● TASK ITEM: The lines needed are those below that contain the word "chữa"; copy each one.

● AVAILABLE DATA:
'''

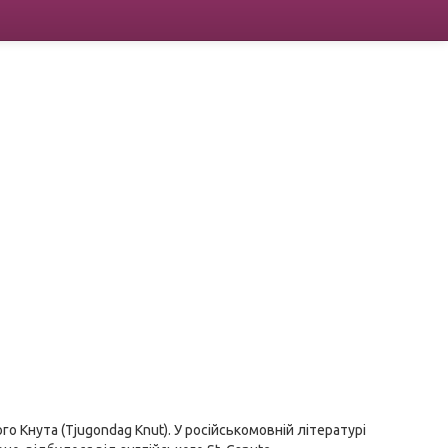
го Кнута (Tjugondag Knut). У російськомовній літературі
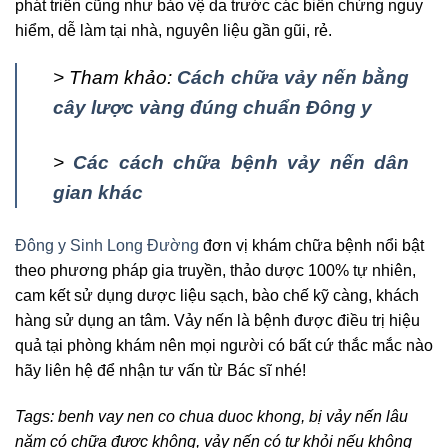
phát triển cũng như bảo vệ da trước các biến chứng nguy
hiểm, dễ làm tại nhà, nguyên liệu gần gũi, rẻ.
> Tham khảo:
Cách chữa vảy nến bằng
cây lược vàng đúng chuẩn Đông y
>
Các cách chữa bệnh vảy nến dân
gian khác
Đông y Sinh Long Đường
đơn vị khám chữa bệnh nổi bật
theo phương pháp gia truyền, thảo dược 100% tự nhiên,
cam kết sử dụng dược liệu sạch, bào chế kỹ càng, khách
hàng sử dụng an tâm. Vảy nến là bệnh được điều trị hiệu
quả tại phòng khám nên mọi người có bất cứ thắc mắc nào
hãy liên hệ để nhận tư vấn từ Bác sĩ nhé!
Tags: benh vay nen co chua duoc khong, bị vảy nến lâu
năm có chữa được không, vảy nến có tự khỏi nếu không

'''
'''

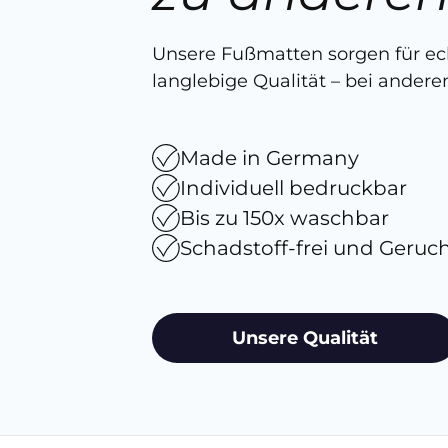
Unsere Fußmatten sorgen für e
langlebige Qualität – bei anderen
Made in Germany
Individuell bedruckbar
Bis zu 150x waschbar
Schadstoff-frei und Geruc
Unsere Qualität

'''

● YOUR SOLUTION:
Cách chữa vảy nến bằng
Các cách chữa bệnh vảy nến dân
đơn vị khám chữa bệnh nổi bật
năm có chữa được không, vảy nến có tự khỏi nếu không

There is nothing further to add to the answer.